◆ Exercício escrito A:
Edite o texto sobre o livro Cartas da América. Reescreva o trecho que começa nas palavras "Este livro foi" e termina depois de "americanos da época.", trocando "introdução" por "apresentação".
◆ Exercício escrito B:
Por favor, indique todos os jornais que o texto sobre o livro Cartas da América identifica pelo nome.
◆ Exercício escrito C:
Segundo o texto sobre o livro Cartas da América, entre que datas decorreu a viagem do Pe. Xavier Madruga aos Estados Unidos?

◆ Excerto da página:
--------

Cartas da América - O surpreendente livro do Pe. Xavier Madruga

 

 

O Núcleo Cultural da Horta acaba de editar a obra intitulada Cartas da América, onde estão reunidas as crónicas de viagem que o saudoso Pe. Xavier Madruga (1883-1971), das Lajes do Pico, redigiu no decorrer da sua longa viagem aos Estados Unidos, ocorrida entre Outubro de 1946 e Abril de 1948. Foram escritas nessa altura com o intuito de serem publicadas no jornal O Dever, do Pico, por ele fundado e dirigido desde 1917 até à sua morte, ocorrida há 50 anos. No decorrer desta sua jornada, estas cartas foram recebidas na sua terra natal por Ermelindo Ávila, editor deste jornal regional e seu compagnon de route nas lides jornalísticas, que as foi dando à publicidade, sendo muito apreciadas na época.
Este livro foi coordenado a duas mãos, pela Prof.ª Rosa Goulart, que assina a introdução, intitulada “No tempo em que ainda se escreviam cartas”, que é uma magistral lição de literatura, e por nós, que subscrevemos as notas finais, intituladas “Anotações de um destinatário imprevisto – Seguindo os passos da jornada americana do Pe. Xavier Madruga”, onde apresentamos uma série de dados pertinentes sobre o autor das Cartas da América e destas suas crónicas de viagem, entre as quais sublinhamos a triangulação de informação sobre a mesma, colhida n’O Dever, no Diário de Notícias de New Bedford, no Jornal Português de Oakland, e ainda nalguns jornais americanos da época.  
Como é que um madeirense se abalança a preparar uma obra deste tipo dum autor açoriano, deverá ser a pergunta que os leitores deverão estar a formular neste momento. Em resposta lhes direi que tomámos conhecimento destes textos pela primeira vez em 2018, no decorrer do Colóquio do Faial, pela voz da supramencionada docente da Universidade dos Açores, e desde logo nos voluntariámos para colaborar neste fascinante projecto editorial, dado que, no ano anterior havíamos publicado a antologia A Visão Madeirense da América (também apresentada em New Bedford nessa altura), onde reunimos diversos conjuntos de crónicas de viagem na América escritos por visitantes madeirenses, muitos dos quais padres da Diocese do Funchal, que haviam ido de visita aos seus familiares e amigos nos Estados Unidos ao longo do séc. XX.

--------

◆ Dados fornecidos:
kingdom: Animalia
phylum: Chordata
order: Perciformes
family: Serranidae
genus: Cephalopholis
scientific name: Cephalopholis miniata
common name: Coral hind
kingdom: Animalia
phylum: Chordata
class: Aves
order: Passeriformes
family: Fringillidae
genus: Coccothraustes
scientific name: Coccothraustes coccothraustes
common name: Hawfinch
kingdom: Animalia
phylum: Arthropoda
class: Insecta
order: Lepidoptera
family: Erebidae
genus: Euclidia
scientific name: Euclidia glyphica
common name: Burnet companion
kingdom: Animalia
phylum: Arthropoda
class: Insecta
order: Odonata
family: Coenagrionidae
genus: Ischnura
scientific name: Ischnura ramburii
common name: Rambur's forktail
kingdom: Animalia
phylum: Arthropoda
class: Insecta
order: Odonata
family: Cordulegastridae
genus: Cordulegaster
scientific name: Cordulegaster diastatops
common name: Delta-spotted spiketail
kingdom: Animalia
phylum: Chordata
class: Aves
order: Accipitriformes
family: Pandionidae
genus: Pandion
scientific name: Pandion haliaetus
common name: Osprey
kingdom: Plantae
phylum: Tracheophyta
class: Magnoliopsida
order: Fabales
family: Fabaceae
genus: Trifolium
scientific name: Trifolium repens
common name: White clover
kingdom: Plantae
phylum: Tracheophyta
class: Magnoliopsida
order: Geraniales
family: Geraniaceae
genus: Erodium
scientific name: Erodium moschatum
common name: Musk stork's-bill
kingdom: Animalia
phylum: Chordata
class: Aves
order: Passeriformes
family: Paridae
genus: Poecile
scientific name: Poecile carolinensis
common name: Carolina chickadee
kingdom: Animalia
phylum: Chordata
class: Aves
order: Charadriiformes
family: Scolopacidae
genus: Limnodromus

--------

◆ Resolução do exercício A:
Este livro foi coordenado a duas mãos, pela Prof.ª Rosa Goulart, que assina a apresentação, intitulada “No tempo em que ainda se escreviam cartas”, que é uma magistral lição de literatura, e por nós, que subscrevemos as notas finais, intituladas “Anotações de um destinatário imprevisto – Seguindo os passos da jornada americana do Pe. Xavier Madruga”, onde apresentamos uma série de dados pertinentes sobre o autor das Cartas da América e destas suas crónicas de viagem, entre as quais sublinhamos a triangulação de informação sobre a mesma, colhida n’O Dever, no Diário de Notícias de New Bedford, no Jornal Português de Oakland, e ainda nalguns jornais americanos da época.

◆ Resolução do exercício B:
O Dever, Diário de Notícias de New Bedford, Jornal Português de Oakland

◆ Resolução do exercício C:
Entre outubro de 1946 e abril de 1948.